According to a release from the female swimmers' law firm, the settlement agreement will see MSU appoint an independent Gender Equity Director who will conduct a full “gender equity review” of the athletic department. This director will scrutinize the treatment, benefits and athletic financial aid given to male and female athletes. They will work with MSU to create a plan to address any inequalities found in their review and resolve those issues by the 2026-2027 school year.
The firm said the settlement does not outline any plan for reinstatement of the women’s swim and dive team.
“Our settlement today, while so worthy of celebration, was bittersweet,” plaintiff Elise Turk said in a statement. “Even though our team will not be making a return in the near future, it’s gratifying to know that Michigan State University will be evaluated and held accountable for any future mistreatment of their female athletes.”
Deputy spokesperson Dan Olsen said the university is pleased to have reached resolution in the case.
“MSU remains committed to providing equal opportunities for all student-athletes,” Olsen said. “While the university is in compliance with Title IX, these measures will help ensure public trust in our compliance enforcement through an ongoing independent, third-party review.”
The lawsuit followed MSU’s announcement to cut the swim and dive team in October 2020. The swimmers argued by cutting a sport with many roster spots for women, the university had changed the overall gender-ratio of male to female opportunities in sports.
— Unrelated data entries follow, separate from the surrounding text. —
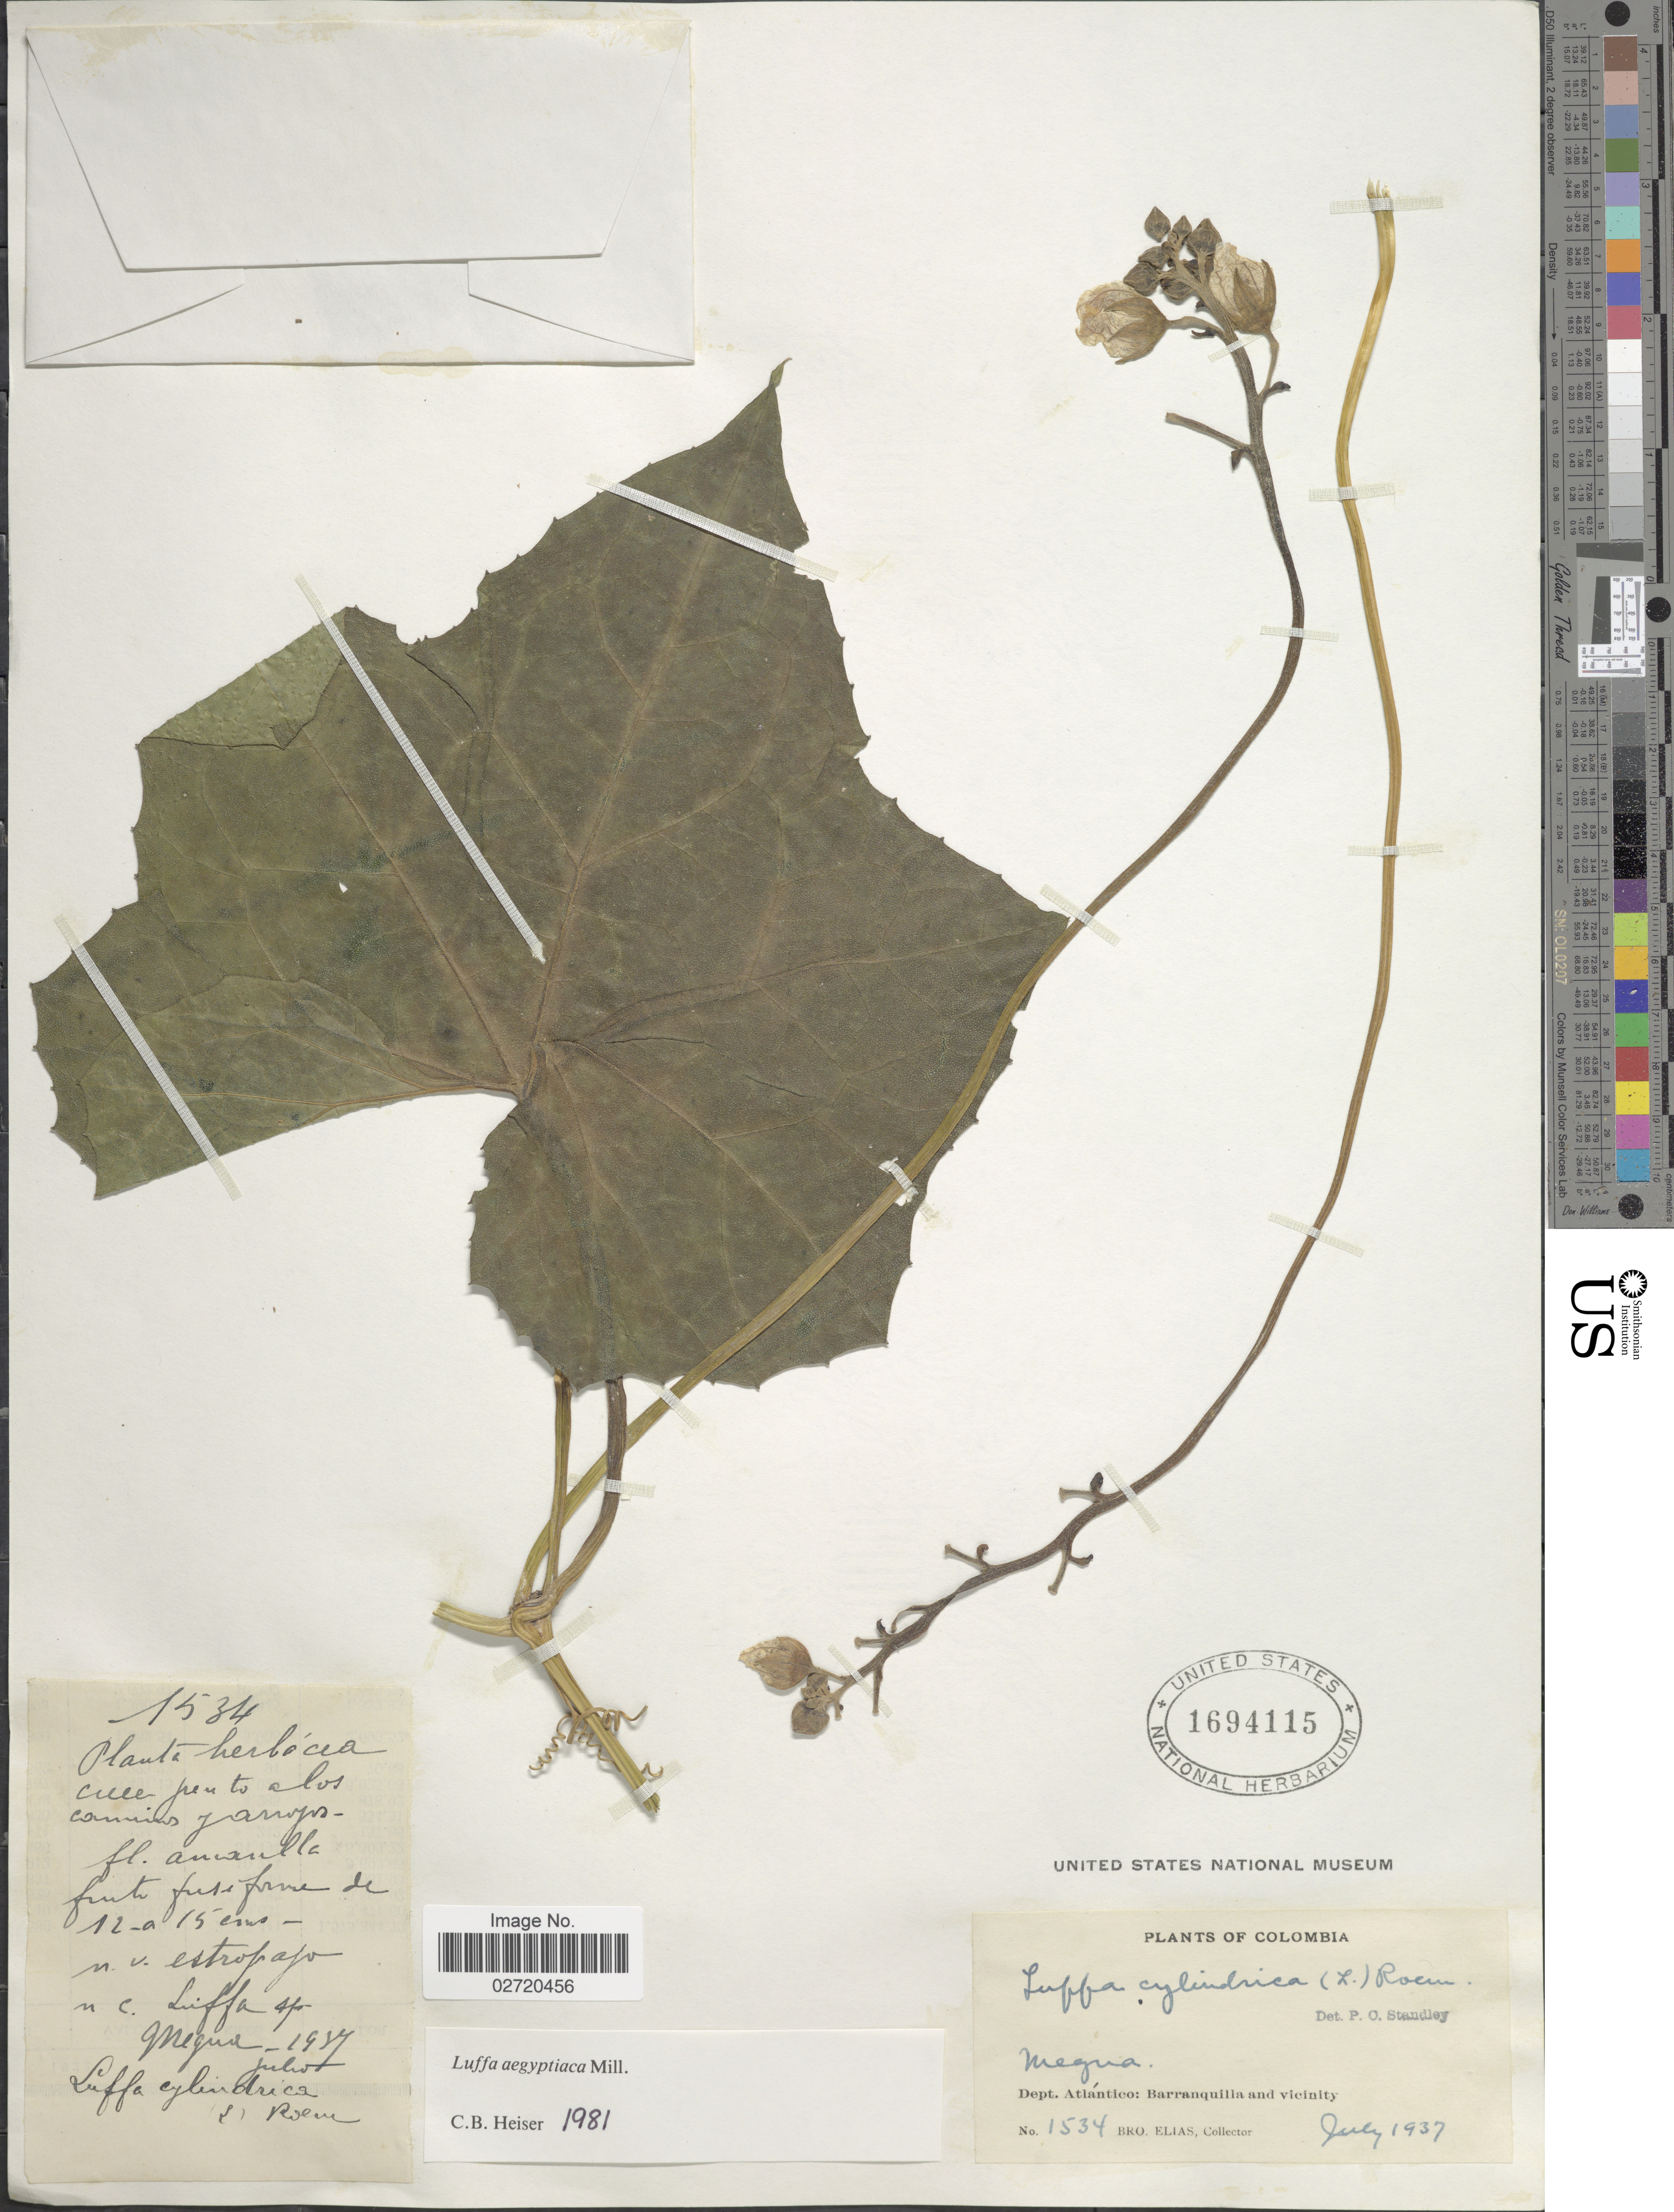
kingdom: Plantae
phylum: Tracheophyta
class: Magnoliopsida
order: Cucurbitales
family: Cucurbitaceae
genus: Luffa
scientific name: Luffa aegyptiaca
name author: Mill.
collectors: Bro. Elias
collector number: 1534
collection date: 1937-07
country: Colombia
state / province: Atlántico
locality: Dept. Atlantico: Barranquilla and vicinity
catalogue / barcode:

Their argument centered around MSU's ability to comply with Title IX, a federal statute which mandates equal athletic participation between men and women at both private and public universities.
In August 2022, a district judge ordered the university submit a plan outlining its Title IX compliance plan. In December, MSU submitted its plan. The university contended in its plan that it was not out of compliance, and if it was to fall short in the future, it would regain compliance with cutting individual roster spots rather than adding a team.
Much of the compliance disagreement centered around how to measure equality of female and male opportunities. While the former swimmers argued the statue demands exact numerical compliance, MSU argued an overall percentage is sufficient. The university’s method would make the current gap – nine more male athletes in the total 800+ roster spots – within compliance of the statute.
In response to the numerical vs. percentage disagreement, MSU asked the U.S. Supreme Court to clarify the federal Title IX statute, but the court did not agree to hear the case.
In 2021, the NCAA went through a Gender Equity Review similar to the one outlined in this settlement, following criticism from players and coaches of disproportionately inadequate facilities at a women’s basketball tournament in San Antonio.